Normalization¶
from noxton.nn import BatchNorm, LayerNorm, LocalResponseNormalization
BatchNorm¶
Batch normalisation for use inside jax.vmap / jax.lax.pmean. Normalises each channel across the batch using statistics gathered via jax.lax.pmean over the named axis_name. Running mean and variance are maintained in an Equinox State object.

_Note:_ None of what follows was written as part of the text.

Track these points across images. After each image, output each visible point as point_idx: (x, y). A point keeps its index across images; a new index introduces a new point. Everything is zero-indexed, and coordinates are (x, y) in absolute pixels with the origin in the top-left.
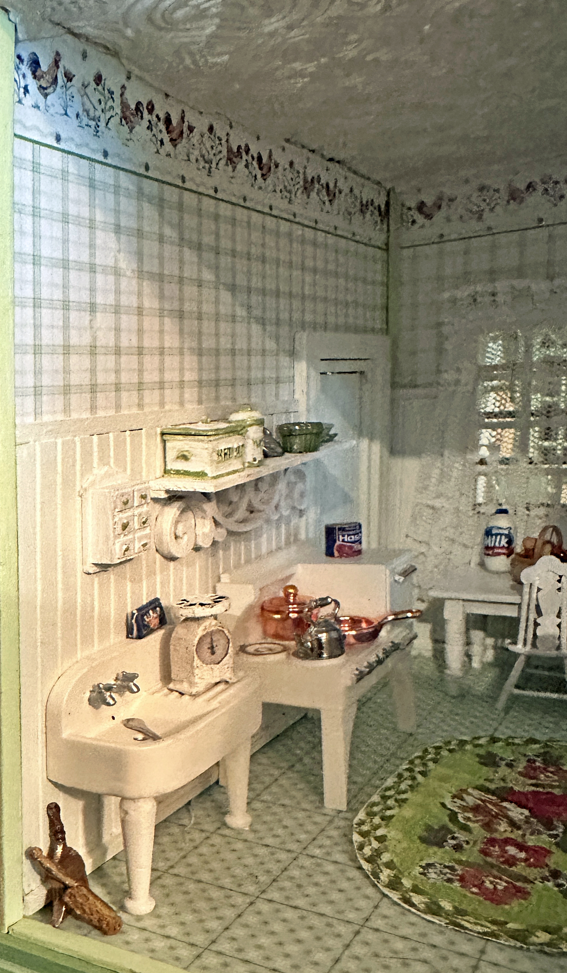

At inference time (inference=True) stored running statistics are used instead of batch statistics.
Constructor¶
BatchNorm(
size: int,
axis_name: Hashable | Sequence[Hashable],
eps: float = 1e-5,
momentum: float = 0.1,
affine: bool = True,
inference: bool = False,
dtype = None,
)
| Parameter | Description |
|---|---|
size |
Number of channels to normalise. |
axis_name |
The vmap/pmap axis name used for cross-batch aggregation. |
eps |
Numerical stability constant. Default 1e-5. |
momentum |
EMA factor for running statistics. Default 0.1. |
affine |
Learn per-channel scale and shift. Default True. |
inference |
Use running statistics. Default False. |
__call__¶
bn(
x: Array, # (size,) or (size, *spatial_dims)
state: eqx.nn.State,
key = None,
) -> tuple[Array, eqx.nn.State]
Must be called inside a jax.vmap scope that maps over axis_name.
Example¶
import jax
import jax.numpy as jnp
import equinox as eqx
from noxton.nn import BatchNorm
bn = BatchNorm(size=16, axis_name="batch")
state = eqx.nn.State(bn)
x = jax.random.normal(jax.random.PRNGKey(0), (4, 16)) # batch of 4
out, state = jax.vmap(
bn, axis_name="batch", in_axes=(0, None), out_axes=(0, None)
)(x, state)
# out.shape -> (4, 16)
LayerNorm¶
Layer normalisation over the last one or more dimensions. Normalises by subtracting the mean and dividing by the standard deviation, then optionally applies learnable affine parameters weight (scale) and bias (shift). Computation is performed at float32 precision minimum and cast back to the input dtype.
Constructor¶
LayerNorm(
shape: int | Sequence[int],
eps: float = 1e-5,
use_weight: bool = True,
use_bias: bool = True,
dtype = None,
)
__call__¶
ln(x: Array, key=None) -> Array
Example¶
import jax.numpy as jnp
from noxton.nn import LayerNorm
ln = LayerNorm(shape=64)
x = jnp.ones((10, 64))
out = ln(x)
# out.shape -> (10, 64)
# 2-D normalisation
ln2d = LayerNorm(shape=(28, 28))
x2d = jnp.ones((16, 28, 28))
out2d = ln2d(x2d)
# out2d.shape -> (16, 28, 28)
LocalResponseNormalization¶
Local Response Normalisation (LRN) across adjacent channels, as used in AlexNet (Krizhevsky et al., 2012):
b[c,h,w] = x[c,h,w] / (k + alpha * sum_j x[j,h,w]^2)^beta
where the sum runs over at most n channels centred on c.
Constructor¶
LocalResponseNormalization(
k: int = 2,
n: int = 5,
alpha: float = 1e-4,
beta: float = 0.75,
)
__call__¶
lrn(x: Array) -> Array # (C, H, W) -> (C, H, W)
Example¶
import jax.numpy as jnp
from noxton.nn import LocalResponseNormalization
lrn = LocalResponseNormalization()
x = jnp.ones((8, 14, 14))
out = lrn(x)
# out.shape -> (8, 14, 14)